Global, Regional, and National Patterns of Change in the Burden of Nonmalignant Upper Gastrointestinal Diseases from 1990 to 2019 and the Forecast for the Next Decade
Trends and Future Predictions of the Global Burden of Non-Malignant Upper Gastrointestinal Diseases
Academic Background
Non-malignant upper gastrointestinal diseases, including Peptic Ulcer Disease (PUD), Gastritis and Duodenitis (GD), and Gastroesophageal Reflux Disease (GERD), pose significant challenges to global healthcare systems. These conditions not only impact patient health but also highlight issues related to socioeconomic development and the accessibility and efficiency of healthcare systems. Despite the high prevalence of these diseases worldwide, their burden varies significantly across regions, ages, and genders. To better understand the global burden of these diseases and their relationship with the Sociodemographic Index (SDI), researchers utilized the Global Burden of Disease (GBD) database to comprehensively assess the global burden of PUD, GD, and GERD from 1990 to 2019 and forecast trends for the next decade.
Source of the Paper
The study was conducted by Zihao Bai, Hao Wang, Chong Shen, Jia An, Zhaocong Yang, and Xuming Mo from Nanjing Children’s Hospital and the Department of Cardiothoracic Surgery at Nanjing Medical University. The paper was published online on July 3, 2024, in the International Journal of Surgery, titled “The global, regional, and national patterns of change in the burden of nonmalignant upper gastrointestinal diseases from 1990 to 2019 and the forecast for the next decade.”
Research Process
Data Sources and Methods
The study data were sourced from the GBD 2019 database, which integrates various data sources, including censuses, household surveys, disease registries, and healthcare utilization records. Researchers extracted Disability-Adjusted Life Years (DALYs) data for PUD, GD, and GERD and conducted health inequality analyses in conjunction with the SDI. The study employed the Inequality Slope Index and the Concentration Index to measure disparities in disease burden across countries. Additionally, decomposition analysis was performed to assess the contributions of population growth, aging, and epidemiological changes to the disease burden.
Research Findings
Global Changes in Disease Burden
The study found that from 1990 to 2019, the age-standardized DALYs rates for non-malignant upper gastrointestinal diseases declined globally, but significant geographic heterogeneity remained, closely linked to the SDI. Low-SDI countries experienced higher disease burdens, with population growth and aging identified as the primary drivers of the increasing burden. Despite varying development levels, many countries still have considerable potential to reduce the burden of these diseases.

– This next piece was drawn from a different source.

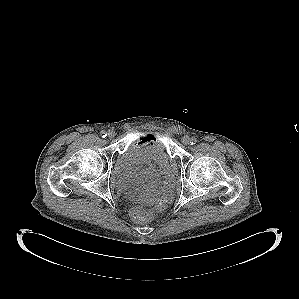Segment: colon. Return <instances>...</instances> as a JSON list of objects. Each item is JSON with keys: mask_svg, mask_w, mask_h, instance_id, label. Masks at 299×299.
<instances>
[{"mask_svg": "<svg viewBox=\"0 0 299 299\" xmlns=\"http://www.w3.org/2000/svg\"><path fill=\"white\" fill-rule=\"evenodd\" d=\"M138 186H139V182L138 181H135V182L132 183V188L133 189H137ZM164 206H165V201H162L158 205V207L156 208V211L163 210ZM130 213H131L132 217L135 218V219H144V218H146L149 215V211L145 207H141V208H139L137 210L132 209Z\"/></svg>", "mask_w": 299, "mask_h": 299, "instance_id": "1", "label": "colon"}]
</instances>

Inequality Analysis of Disease Burden
The study revealed that the burden of PUD was most pronounced in low-SDI countries, although its inequality decreased from 1990 to 2019. In contrast, GERD exhibited the least health inequality, which remained relatively stable over the past few decades. The burden of GD was particularly high in low-middle-SDI countries.
Future Predictions
Using the Bayesian Age-Period-Cohort Model (BAPC), the study projected that by 2030, global DALYs for PUD would decrease by 11.7%, while DALYs for GERD and GD would increase by 21.3% and 13.2%, respectively. Significant variations in disease burden trends were observed across different SDI regions, with high-SDI regions expected to see an increase in GERD burden, while low-SDI regions would experience a notable decline in PUD burden.

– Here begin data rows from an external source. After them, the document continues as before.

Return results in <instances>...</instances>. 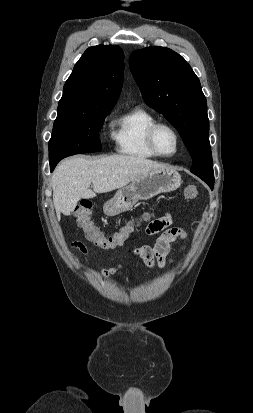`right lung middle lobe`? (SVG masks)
<instances>
[{
	"label": "right lung middle lobe",
	"mask_w": 253,
	"mask_h": 413,
	"mask_svg": "<svg viewBox=\"0 0 253 413\" xmlns=\"http://www.w3.org/2000/svg\"><path fill=\"white\" fill-rule=\"evenodd\" d=\"M110 111L56 118L49 141L50 163L75 154L101 151L99 130Z\"/></svg>",
	"instance_id": "right-lung-middle-lobe-1"
}]
</instances>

Conclusions and Significance
The study provides a comprehensive assessment of the global burden of non-malignant upper gastrointestinal diseases, revealing significant disparities across regions, ages, and genders. The findings indicate that while the global disease burden has declined, it remains high in low-SDI countries, necessitating targeted prevention and treatment strategies for high-risk groups. Additionally, the study underscores the profound impact of population growth and aging on disease burden, offering valuable insights for future public health policy development.
Research Highlights
- Global Perspective: The study covers 204 countries and regions, offering a comprehensive evaluation of the global burden of non-malignant upper gastrointestinal diseases.
- Health Inequality Analysis: By incorporating the SDI, the study highlights significant disparities in disease burden across different socioeconomic contexts.

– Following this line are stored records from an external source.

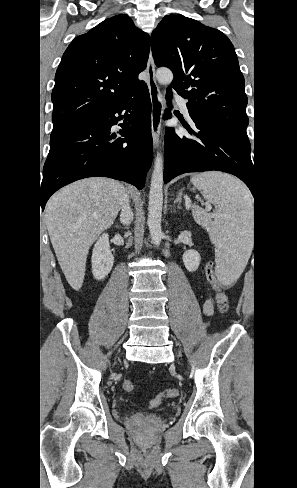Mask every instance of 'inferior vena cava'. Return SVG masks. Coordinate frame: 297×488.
Returning <instances> with one entry per match:
<instances>
[{
	"mask_svg": "<svg viewBox=\"0 0 297 488\" xmlns=\"http://www.w3.org/2000/svg\"><path fill=\"white\" fill-rule=\"evenodd\" d=\"M133 220V212L129 206V200L127 195L124 197L123 204H122V211L120 214V221L123 224H130Z\"/></svg>",
	"mask_w": 297,
	"mask_h": 488,
	"instance_id": "inferior-vena-cava-1",
	"label": "inferior vena cava"
}]
</instances>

- Future Predictions: Using the BAPC model, the study forecasts disease burden trends for the next decade, providing forward-looking guidance for public health policy formulation.
- Decomposition Analysis: The study quantifies the contributions of population growth, aging, and epidemiological changes to disease burden, offering new perspectives on the mechanisms driving these changes.
Additional Valuable Information
The study also notes that while the global burden of PUD and GD has declined, the burden of GERD continues to rise, particularly in high-SDI regions. This suggests that current public health strategies need improvement in controlling GERD. Furthermore, the study emphasizes the importance of strengthening global and regional collaboration, improving access to diagnostic and treatment services, and developing targeted health interventions for high-risk groups.
This research provides new insights into the global burden of non-malignant upper gastrointestinal diseases and offers critical references for the formulation and implementation of future public health policies.